Selective inhibition of MDR1 (ABCB1) by HM30181 increases oral bioavailability and therapeutic efficacy of paclitaxel.

Abstract

Multi-drug resistance 1 (MDR1, ABCB1), also known as P-glycoprotein (P-gp), restricts intestinal uptake of many drugs, and contributes to cellular resistance to cancer chemotherapy. In this study, we examined the pharmacologic characteristics of HM30181, a newly developed MDR1 inhibitor, and tested its capacity to increase the oral bioavailability and efficacy of paclitaxel, an anti-cancer drug usually given by intravenous injection. In the ATPase assay using MDR1-enriched vesicles, HM30181 showed the highest potency (IC(50)=0.63nM) among several MDR1 inhibitors, including cycloporin A, XR9576, and GF120918, and effectively blocked transepithelial transport of paclitaxel in MDCK monolayers (IC(50)=35.4nM).

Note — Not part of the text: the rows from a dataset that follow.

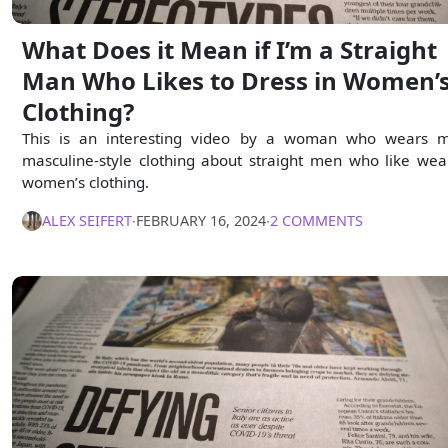
What Does it Mean if I’m a Straight
Man Who Likes to Dress in Women’
Clothing?
This is an interesting video by a woman who wears 
masculine-style clothing about straight men who like wea
women’s clothing.
ALEX SEIFERT
∙
FEBRUARY 16, 2024
∙
2 COMMENTS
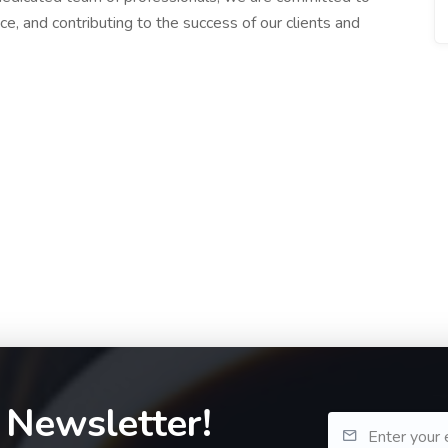
ce, and contributing to the success of our clients and
 Newsletter!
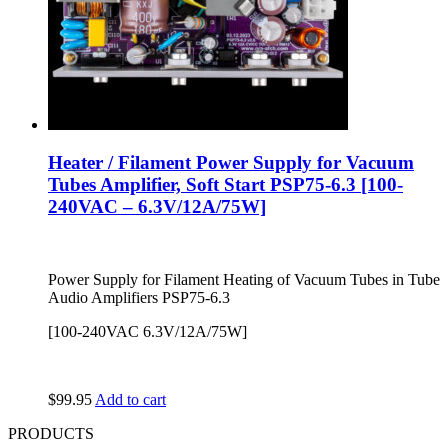
Heater / Filament Power Supply for Vacuum
Tubes Amplifier, Soft Start PSP75-6.3 [100-
240VAC – 6.3V/12A/75W]
Power Supply for Filament Heating of Vacuum Tubes in Tube
Audio Amplifiers PSP75-6.3
[100-240VAC 6.3V/12A/75W]
$
99.95
Add to cart
PRODUCTS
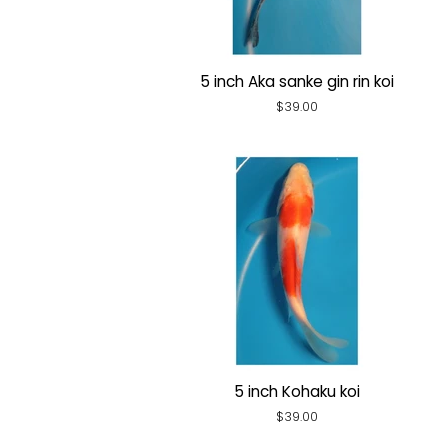
5 inch Aka sanke gin rin koi
Regular
$39.00
price
5 inch Kohaku koi
Regular
$39.00
price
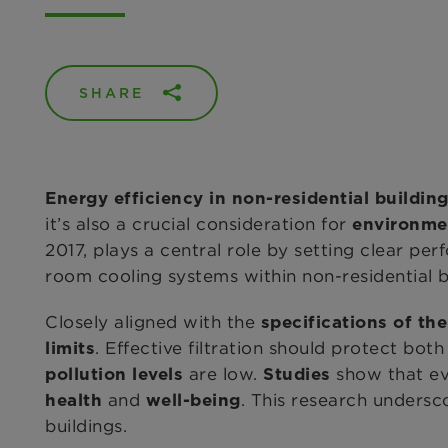
SHARE
Energy efficiency in non-residential buildin
it’s also a crucial consideration for
environme
2017, plays a central role by setting clear pe
room cooling systems within non-residential b
Closely aligned with the
specifications of th
. Effective filtration should protect bot
limits
are low.
show that eve
pollution levels
Studies
and
. This research unders
health
well-being
buildings.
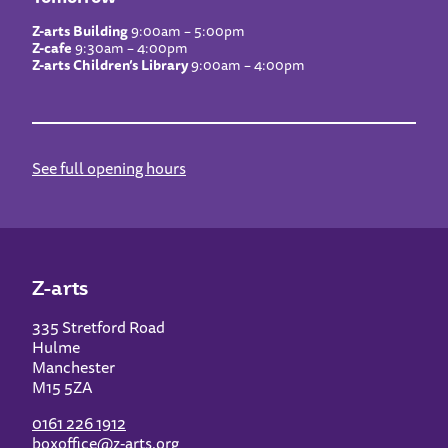
Z-arts Building
9:00am – 5:00pm
Z-cafe
9:30am – 4:00pm
Z-arts Children’s Library
9:00am – 4:00pm
See full opening hours
Z-arts
335 Stretford Road
Hulme
Manchester
M15 5ZA
0161 226 1912
boxoffice@z-arts.org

The ATPase inhibitory activity of HM30181 was highly selective to MDR1. HM30181 did not inhibit MRP1 (ABCC1), MRP2 (ABCC2), and MRP3 (ABCC3), and partially inhibited BCRP (ABCG2) only at very high concentrations. Importantly, co-administration of HM30181 (10mg/kg) greatly increased oral bioavailability of paclitaxel from 3.4% to 41.3% in rats. Moreover, oral co-administration of paclitaxel and HM30181 showed a tumor-inhibitory strength equal or superior to that of intravenous paclitaxel in the xenograft model in nude mice. These results identify HM30181 as a highly selective and potent inhibitor of MDR1, which in combination with paclitaxel, may provide an orally effective anti-tumor regimen.